[Page-level text extractions]
- - -

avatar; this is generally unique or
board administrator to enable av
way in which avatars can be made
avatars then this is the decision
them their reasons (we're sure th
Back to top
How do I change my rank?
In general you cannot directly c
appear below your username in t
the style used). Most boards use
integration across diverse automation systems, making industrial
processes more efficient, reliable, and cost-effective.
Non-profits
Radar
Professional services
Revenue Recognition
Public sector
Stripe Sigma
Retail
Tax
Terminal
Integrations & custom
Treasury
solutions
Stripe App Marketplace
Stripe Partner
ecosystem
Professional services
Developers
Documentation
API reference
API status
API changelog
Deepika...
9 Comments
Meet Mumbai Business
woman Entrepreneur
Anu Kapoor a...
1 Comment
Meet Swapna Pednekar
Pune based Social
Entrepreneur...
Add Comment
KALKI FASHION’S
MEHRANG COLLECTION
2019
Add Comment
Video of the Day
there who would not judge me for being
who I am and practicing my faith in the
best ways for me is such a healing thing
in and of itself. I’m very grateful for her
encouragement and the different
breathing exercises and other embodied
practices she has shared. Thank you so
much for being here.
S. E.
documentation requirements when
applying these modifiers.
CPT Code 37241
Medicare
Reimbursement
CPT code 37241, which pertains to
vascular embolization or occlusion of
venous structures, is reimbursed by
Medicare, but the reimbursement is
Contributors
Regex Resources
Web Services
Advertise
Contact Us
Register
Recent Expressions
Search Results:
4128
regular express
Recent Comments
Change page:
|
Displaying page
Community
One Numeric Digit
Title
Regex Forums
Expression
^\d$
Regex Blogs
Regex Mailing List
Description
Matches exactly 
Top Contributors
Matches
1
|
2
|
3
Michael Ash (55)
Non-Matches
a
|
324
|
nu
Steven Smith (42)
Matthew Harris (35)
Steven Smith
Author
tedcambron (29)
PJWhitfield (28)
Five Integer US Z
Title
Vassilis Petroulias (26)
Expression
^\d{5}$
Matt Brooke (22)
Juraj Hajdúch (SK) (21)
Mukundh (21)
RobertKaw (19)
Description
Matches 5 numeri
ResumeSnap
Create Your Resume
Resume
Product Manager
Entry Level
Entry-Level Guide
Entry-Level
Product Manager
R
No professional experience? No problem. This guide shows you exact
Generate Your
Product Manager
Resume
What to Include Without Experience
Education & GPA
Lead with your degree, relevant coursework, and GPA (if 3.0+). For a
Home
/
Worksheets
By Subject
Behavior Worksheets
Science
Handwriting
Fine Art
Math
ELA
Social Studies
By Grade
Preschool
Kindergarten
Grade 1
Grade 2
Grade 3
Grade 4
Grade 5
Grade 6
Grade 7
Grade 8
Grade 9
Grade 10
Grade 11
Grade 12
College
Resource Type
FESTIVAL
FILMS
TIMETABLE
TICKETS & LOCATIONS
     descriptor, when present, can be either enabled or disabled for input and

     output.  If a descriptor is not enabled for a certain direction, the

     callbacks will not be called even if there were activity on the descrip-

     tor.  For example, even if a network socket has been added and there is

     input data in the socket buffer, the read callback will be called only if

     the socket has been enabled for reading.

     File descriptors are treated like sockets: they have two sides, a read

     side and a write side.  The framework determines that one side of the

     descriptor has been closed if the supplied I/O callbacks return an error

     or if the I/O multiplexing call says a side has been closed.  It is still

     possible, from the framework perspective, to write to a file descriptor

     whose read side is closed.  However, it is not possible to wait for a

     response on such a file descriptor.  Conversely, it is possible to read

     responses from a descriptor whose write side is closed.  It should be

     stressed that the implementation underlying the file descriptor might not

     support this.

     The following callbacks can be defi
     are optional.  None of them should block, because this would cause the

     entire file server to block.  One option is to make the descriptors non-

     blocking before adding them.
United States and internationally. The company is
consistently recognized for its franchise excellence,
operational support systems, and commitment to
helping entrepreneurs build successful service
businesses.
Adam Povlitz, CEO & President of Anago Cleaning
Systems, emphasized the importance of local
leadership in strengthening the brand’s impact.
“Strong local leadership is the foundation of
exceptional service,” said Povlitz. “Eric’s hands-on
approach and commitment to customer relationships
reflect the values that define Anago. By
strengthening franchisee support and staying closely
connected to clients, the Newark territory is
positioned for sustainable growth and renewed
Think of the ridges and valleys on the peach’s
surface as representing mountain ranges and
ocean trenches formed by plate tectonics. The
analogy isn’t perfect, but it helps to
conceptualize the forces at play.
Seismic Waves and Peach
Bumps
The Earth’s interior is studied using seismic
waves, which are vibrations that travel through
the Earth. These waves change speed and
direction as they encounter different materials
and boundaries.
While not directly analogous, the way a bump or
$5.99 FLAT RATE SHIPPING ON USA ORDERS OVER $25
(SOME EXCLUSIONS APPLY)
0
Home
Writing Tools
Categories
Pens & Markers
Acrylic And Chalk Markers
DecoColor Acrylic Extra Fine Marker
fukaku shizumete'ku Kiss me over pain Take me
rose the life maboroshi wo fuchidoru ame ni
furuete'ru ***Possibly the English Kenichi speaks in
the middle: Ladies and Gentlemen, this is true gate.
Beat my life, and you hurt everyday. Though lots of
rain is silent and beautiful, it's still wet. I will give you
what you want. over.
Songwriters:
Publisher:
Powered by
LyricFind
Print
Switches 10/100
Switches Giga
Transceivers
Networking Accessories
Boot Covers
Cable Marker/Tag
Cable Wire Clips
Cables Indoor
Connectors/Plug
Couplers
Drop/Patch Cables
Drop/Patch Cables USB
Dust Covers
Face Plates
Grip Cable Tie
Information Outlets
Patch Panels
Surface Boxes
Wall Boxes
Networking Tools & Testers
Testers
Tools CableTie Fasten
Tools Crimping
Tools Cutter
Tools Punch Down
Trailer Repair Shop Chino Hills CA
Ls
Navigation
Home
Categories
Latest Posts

- - -

— Task —
What lines in the data above contain the word "Recent"? Show them all.

— Answer box —
Recent Expressions
Recent Comments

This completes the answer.